LISTED RECORDS —
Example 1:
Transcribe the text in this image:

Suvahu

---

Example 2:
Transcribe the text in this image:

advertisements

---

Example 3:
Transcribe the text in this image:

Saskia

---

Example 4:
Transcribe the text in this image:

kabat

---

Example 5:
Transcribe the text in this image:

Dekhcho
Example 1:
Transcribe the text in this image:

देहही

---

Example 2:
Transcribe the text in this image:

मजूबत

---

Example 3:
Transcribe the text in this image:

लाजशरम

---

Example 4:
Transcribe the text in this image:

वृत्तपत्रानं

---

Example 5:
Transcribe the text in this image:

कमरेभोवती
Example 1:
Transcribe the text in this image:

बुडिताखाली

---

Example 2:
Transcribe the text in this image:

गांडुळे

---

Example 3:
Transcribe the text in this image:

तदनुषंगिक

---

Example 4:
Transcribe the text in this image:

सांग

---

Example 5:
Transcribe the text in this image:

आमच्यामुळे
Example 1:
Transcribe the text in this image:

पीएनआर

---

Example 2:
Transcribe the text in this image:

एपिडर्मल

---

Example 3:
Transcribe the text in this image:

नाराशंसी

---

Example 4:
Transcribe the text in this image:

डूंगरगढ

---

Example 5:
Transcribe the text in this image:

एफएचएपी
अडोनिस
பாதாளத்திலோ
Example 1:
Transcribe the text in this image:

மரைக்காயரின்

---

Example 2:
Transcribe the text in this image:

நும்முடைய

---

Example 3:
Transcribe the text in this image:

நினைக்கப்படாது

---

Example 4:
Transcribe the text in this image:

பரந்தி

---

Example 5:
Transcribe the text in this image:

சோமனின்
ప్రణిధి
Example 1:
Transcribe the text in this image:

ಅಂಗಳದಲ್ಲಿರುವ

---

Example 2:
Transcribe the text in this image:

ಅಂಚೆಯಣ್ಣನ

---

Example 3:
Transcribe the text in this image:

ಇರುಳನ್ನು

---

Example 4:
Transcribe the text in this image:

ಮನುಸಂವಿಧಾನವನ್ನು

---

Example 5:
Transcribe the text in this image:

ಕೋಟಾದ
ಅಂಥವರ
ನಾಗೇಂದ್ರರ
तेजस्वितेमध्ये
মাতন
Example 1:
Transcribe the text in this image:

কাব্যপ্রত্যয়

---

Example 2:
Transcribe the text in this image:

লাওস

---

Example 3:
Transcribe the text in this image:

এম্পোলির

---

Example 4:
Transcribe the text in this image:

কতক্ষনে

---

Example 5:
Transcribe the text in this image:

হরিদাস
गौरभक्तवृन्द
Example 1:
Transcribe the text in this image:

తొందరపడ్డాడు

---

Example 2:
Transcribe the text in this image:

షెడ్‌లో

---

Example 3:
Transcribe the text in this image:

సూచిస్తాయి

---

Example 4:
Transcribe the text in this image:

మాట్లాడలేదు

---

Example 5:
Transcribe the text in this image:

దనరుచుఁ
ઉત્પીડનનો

REQUEST —
Present the words from all of the rows above as a numbered list, leaving out any blank lines.

TASK RESPONSE —
1. Example 1:
2. Transcribe the text in this image:
3. Suvahu
4. ---
5. Example 2:
6. Transcribe the text in this image:
7. advertisements
8. ---
9. Example 3:
10. Transcribe the text in this image:
11. Saskia
12. ---
13. Example 4:
14. Transcribe the text in this image:
15. kabat
16. ---
17. Example 5:
18. Transcribe the text in this image:
19. Dekhcho
20. Example 1:
21. Transcribe the text in this image:
22. देहही
23. ---
24. Example 2:
25. Transcribe the text in this image:
26. मजूबत
27. ---
28. Example 3:
29. Transcribe the text in this image:
30. लाजशरम
31. ---
32. Example 4:
33. Transcribe the text in this image:
34. वृत्तपत्रानं
35. ---
36. Example 5:
37. Transcribe the text in this image:
38. कमरेभोवती
39. Example 1:
40. Transcribe the text in this image:
41. बुडिताखाली
42. ---
43. Example 2:
44. Transcribe the text in this image:
45. गांडुळे
46. ---
47. Example 3:
48. Transcribe the text in this image:
49. तदनुषंगिक
50. ---
51. Example 4:
52. Transcribe the text in this image:
53. सांग
54. ---
55. Example 5:
56. Transcribe the text in this image:
57. आमच्यामुळे
58. Example 1:
59. Transcribe the text in this image:
60. पीएनआर
61. ---
62. Example 2:
63. Transcribe the text in this image:
64. एपिडर्मल
65. ---
66. Example 3:
67. Transcribe the text in this image:
68. नाराशंसी
69. ---
70. Example 4:
71. Transcribe the text in this image:
72. डूंगरगढ
73. ---
74. Example 5:
75. Transcribe the text in this image:
76. एफएचएपी
77. अडोनिस
78. பாதாளத்திலோ
79. Example 1:
80. Transcribe the text in this image:
81. மரைக்காயரின்
82. ---
83. Example 2:
84. Transcribe the text in this image:
85. நும்முடைய
86. ---
87. Example 3:
88. Transcribe the text in this image:
89. நினைக்கப்படாது
90. ---
91. Example 4:
92. Transcribe the text in this image:
93. பரந்தி
94. ---
95. Example 5:
96. Transcribe the text in this image:
97. சோமனின்
98. ప్రణిధి
99. Example 1:
100. Transcribe the text in this image:
101. ಅಂಗಳದಲ್ಲಿರುವ
102. ---
103. Example 2:
104. Transcribe the text in this image:
105. ಅಂಚೆಯಣ್ಣನ
106. ---
107. Example 3:
108. Transcribe the text in this image:
109. ಇರುಳನ್ನು
110. ---
111. Example 4:
112. Transcribe the text in this image:
113. ಮನುಸಂವಿಧಾನವನ್ನು
114. ---
115. Example 5:
116. Transcribe the text in this image:
117. ಕೋಟಾದ
118. ಅಂಥವರ
119. ನಾಗೇಂದ್ರರ
120. तेजस्वितेमध्ये
121. মাতন
122. Example 1:
123. Transcribe the text in this image:
124. কাব্যপ্রত্যয়
125. ---
126. Example 2:
127. Transcribe the text in this image:
128. লাওস
129. ---
130. Example 3:
131. Transcribe the text in this image:
132. এম্পোলির
133. ---
134. Example 4:
135. Transcribe the text in this image:
136. কতক্ষনে
137. ---
138. Example 5:
139. Transcribe the text in this image:
140. হরিদাস
141. गौरभक्तवृन्द
142. Example 1:
143. Transcribe the text in this image:
144. తొందరపడ్డాడు
145. ---
146. Example 2:
147. Transcribe the text in this image:
148. షెడ్‌లో
149. ---
150. Example 3:
151. Transcribe the text in this image:
152. సూచిస్తాయి
153. ---
154. Example 4:
155. Transcribe the text in this image:
156. మాట్లాడలేదు
157. ---
158. Example 5:
159. Transcribe the text in this image:
160. దనరుచుఁ
161. ઉત્પીડનનો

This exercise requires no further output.